While autonomous vehicles capture public imagination, two mobility veterans identified a critical bottleneck in scaling robotaxi fleets: profitability. George Kalligeros, a former Tesla engineer, and British strategist Dan Keene recognized that current infrastructure could not support rapid expansion without massive cost overruns.
Kalligeros and Keene previously navigated similar challenges with Pushme Bikes, their London-based battery-swapping network for shared e-scooters and e-bikes. The startup raised $600 million before its acquisition by Germany’s Tier Mobility in 2020. Today, Tier operates in 40 cities across 5,000 locations globally.
Applying lessons from Pushme Bikes, they launched Aseon Labs, a Redwood City, California-based startup backed by Y Combinator and unveiled publicly today. Their solution: a network of automated, localized service pods designed to slash fleet maintenance costs.

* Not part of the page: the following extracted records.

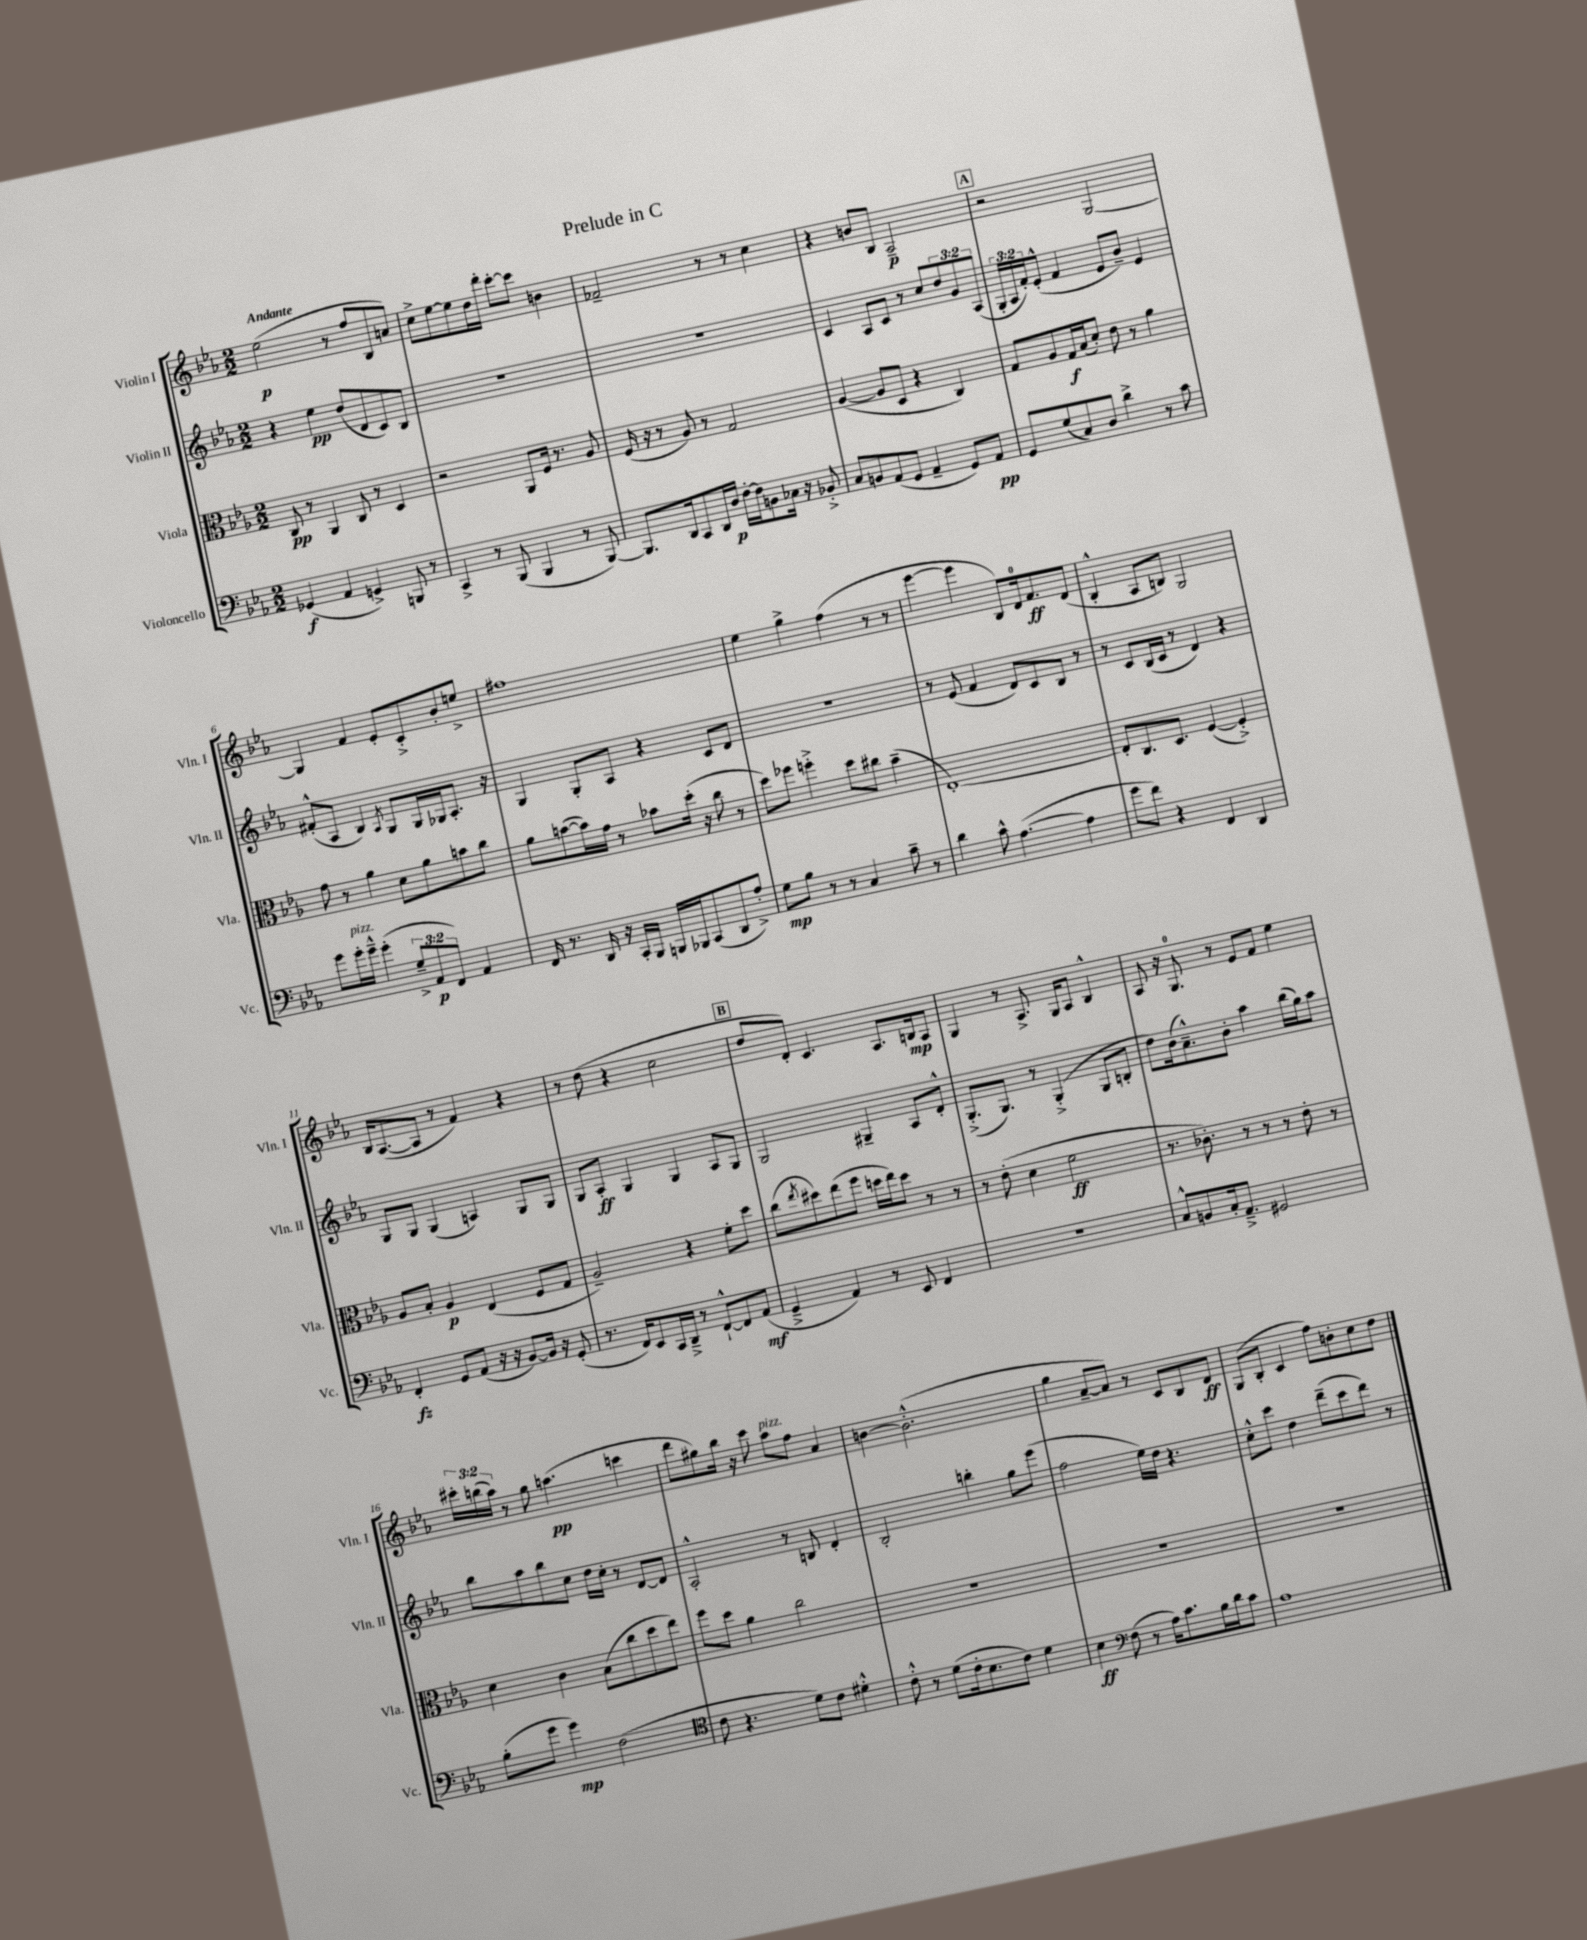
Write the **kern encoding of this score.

**kern	**kern	**kern	**kern
*staff4	*staff3	*staff2	*staff1
*clefF4	*clefC3	*clefG2	*clefG2
*k[b-e-a-]	*k[b-e-a-]	*k[b-e-a-]	*k[b-e-a-]
*M2/2	*M2/2	*M2/2	*M2/2
(4GG-	8C	4r	(2ee-
.	8r	.	.
4AA-	4AA-	4ee-	.
4GG^)	8C	(8dd	8r
.	8r	8d	8ff
8BBB	4D	8c)	8B-
8r	.	8B-	8a)
=	=	=	=
4CC^	2r	1r	8cc^
.	.	.	[8ee-
8r	.	.	8ee-]
(8BBB-	.	.	16dd
.	.	.	16ddd'
4BBB-	8AA-	.	[8ccc'
.	16F	.	8ccc]
.	8.r	.	.
8r	.	.	4b
[8BBB-)	8A-	.	.
=	=	=	=
8.BBB-]	(16F	1r	2f-~
.	16r	.	.
.	8r	.	.
16DD	.	.	.
8CC	8A-)	.	.
16DD	8r	.	.
16D	.	.	.
[16F'	2G	.	8r
16F]	.	.	.
8BB	.	.	8r
16C-	.	.	4cc
16r	.	.	.
8BB-'^	.	.	.
=	=	=	=
8C	([4A-	4c	4r
8BB	.	.	.
(8AA-	8A-]	8A-	8b
8GG	8D	8c	8B-
4AA-~	4r	8r	2A-~
.	.	8cc	.
8GG)	4C)	12dd	.
.	.	12g	.
8AA-	.	.	.
.	.	(12A-	.
=	=	=	=
8GG	8G	24G'	2r
.	.	24A-	.
.	.	24f')	.
(8G	8A-	(8e-'^^	.
8C)	16G	4f	.
.	(16B-	.	.
8D	8d')	.	.
4d^	8e-	8e-	[2G
.	8r	8b-~)	.
8r	4a-	4e-	.
8c	.	.	.
=	=	=	=
8g	8g	(8f#'^^	4G]
16g'	8r	8A-	.
16g~^^	.	.	.
(4g'	4a-	4B-)	4f
.	.	8qA-	.
12G~^	8d	8G	8e-'
12AA-	.	.	.
.	8a-	16G	8c'^
12FF)	.	.	.
.	.	16G-	.
4AA-	8b	8.A-'	8b-'
.	8cc	.	8ee^
.	.	16r	.
=	=	=	=
16FF	8a-	4G	1ff#
8.r	.	.	.
.	([8b	.	.
16DD	16b])	8G'	.
16r	16g	.	.
16CC'	8r	8A-	.
16BBB-	.	.	.
16BBB	8b-	4r	.
16BBB-	.	.	.
(8CC	(16dd'	.	.
.	16r	.	.
8DD	8cc	8c	.
8A-'^)	8r	8d	.
=	=	=	=
8G	8dd)	1r	4ee-
8B-	8ff-	.	.
8r	4ff'^	.	4gg^
8r	.	.	.
4C	8dd	.	(4ff
.	8cc#	.	.
8c~	(4b-~	.	8r
8r	.	.	8r
=	=	=	=
4d	[1E-')	8r	[4eee-
.	.	(8e-	.
8c^^	.	4f	4eee-]
([4.A-	.	.	.
.	.	8d)	8B-)
.	.	8c	16d
.	.	.	8.f
4A-]	.	8B-	.
.	.	8r	(8d
=	=	=	=
8g	8E-']	8r	4B-'^^
8f)	8.C	8c	.
4r	.	(16B-	8A-
.	8.D	16c	.
.	.	8r	8B)
4FF	([4F	4d)	2G
4DD	4F'^])	4r	.
=	=	=	=
4FF'	8A-	8G	16B-
.	.	.	([8.A-
.	8B-'	8G	.
8GG	4A-	(4G	8A-]
(8AA-	.	.	8r
16r	(4E-	4A)	4f)
16r	.	.	.
[8BB-)	.	.	.
16BB-]	8F	8G	4r
16r	.	.	.
(8GG'	8G	8G	.
=	=	=	=
8.r	2A-~)	8G	8r
.	.	8A-'	(8dd
16FF)	.	.	.
8EE-	.	4G	4r
16CC	.	.	.
16DD~^	.	.	.
8r	4r	4G	2cc
[8FF`^^	.	.	.
8FF]	8f'	8A-	.
(8AA-	8dd	8G	.
=	=	=	=
4GG~^	(8cc	2G	8dd
.	8qee-	.	.
.	8dd#)	.	8d')
4AA-)	(8ee-	.	4.c
.	8ff	.	.
8r	16dd	4G#~	.
.	16ee-)	.	.
8EE-	8dd	.	8.A-
4FF	8r	8A-	.
.	.	.	16B
.	8r	8d'^^	8A-
=	=	=	=
1r	8r	(8.G'^	4G
.	(8e-'	.	.
.	.	8.G)	.
.	4d	.	8r
.	.	8r	8.A-^
.	2f	(4G'^	.
.	.	.	16G
.	.	.	8A-
.	.	8G	4B-^^
.	.	8B'	.
=	=	=	=
8C^^	8.r	8dd)	8A-
8BB	.	(16b-	16r
.	8.c-')	8.a-~^^)	8.G
16C'	.	.	.
8.AA-~^	.	.	.
.	8r	8b-'	8r
2GG#	8r	4aa-	8e-
.	8r	.	8f
.	8e-'	(16bb-	4ee-
.	.	16gg)	.
.	8r	8aa-	.
=	=	=	=
(8B-'	4d	8bb-	24ccc#'
.	.	.	(24bb
.	.	.	24aa-)
8g	.	8aa-	8r
4g)	4c	8bb-	8gg
.	.	8cc	(4.aa
(2F	(8B-	16dd	.
.	.	16cc'	.
.	8cc	8r	.
.	8dd	[8d	4ccc
.	8ee-)	8d]	.
=	=	=	=
*clefC4	*	*	*
8c	8ff	2A-'^^	8ddd
4.r	8dd	.	8gg#)
.	4a-	.	16bb-
.	.	.	16r
.	.	.	8ccc
8d)	2cc	8r	8aa-
8c	.	8B	8ff
4d#'^^	.	4d'	4a-
=	=	=	=
8c'^^	1r	2B-'	[4b
8r	.	.	.
(8d	.	.	(2.b'^^]
16c'	.	.	.
8.B-	.	.	.
.	.	4bb'	.
8c)	.	.	.
4d	.	8gg	.
.	.	(8eee-	.
=	=	=	=
4B-	1r	2ff	4gg
*clefF4	*	*	*
(8F	.	.	[8a-~
8r	.	.	8a-])
16A-)	.	16ee-)	8r
8.c	.	16dd	.
.	.	4.r	8c
16B-	.	.	8B-
16d	.	.	.
8c	.	.	8d
=	=	=	=
1A-	1r	8cc'^^	(8G
.	.	8ccc	8B-'
.	.	4dd	4c
.	.	(8ddd~	8ff)
.	.	8ccc	8b'
.	.	8ddd)	8cc
.	.	8r	8dd
==	==	==	==
*-	*-	*-	*-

“I’ve been following self-driving cars for many years, and I’m a huge believer that it can bring about transformational welfare as long as the economics are right. Self-driving cars don’t make [economic] sense today. They’re burning through $2 billion or $3 billion a year, so what we have today is not fit for scale.”
Autonomous fleets face severe operational inefficiencies. Led by Waymo, robotaxis currently operate in San Francisco, Phoenix, Los Angeles, Austin, Atlanta, and Miami, with plans to expand to 20 more cities. Yet, Goldman Sachs projects a $48 billion domestic market by 2035, growing from 3,000 to 3 million vehicles, and a $415 billion global market from 7,000 to 6 million units.
Logistical Challenges Threaten Expansion
Kalligeros highlights critical inefficiencies: autonomous fleets drive up to 44% of miles empty, with one-third of vehicles offline at any time. Vehicles frequently travel 10-15 miles to centralized depots for human-operated charging, cleaning, and inspections, resulting in nearly two hours of downtime per trip. High maintenance and recharging costs—before accounting for insurance or teleoperations—render most fleets unprofitable.
Aseon Labs’ service pods address these issues by deploying a connected grid of automated stations within fleet zones. These pods autonomously charge, inspect, and clean vehicles while fitting into a single parking space. They integrate with existing charging networks and can be deployed in a day across parking lots, gas stations, office buildings, roadside infrastructure, and charging hubs.
Cost Savings and Revenue Potential
Aseon estimates its solution reduces reset costs by 50% and downtime by 65%, while boosting per-vehicle revenue by over $50,000 annually. The system also increases revenue for charging station owners through continuous usage.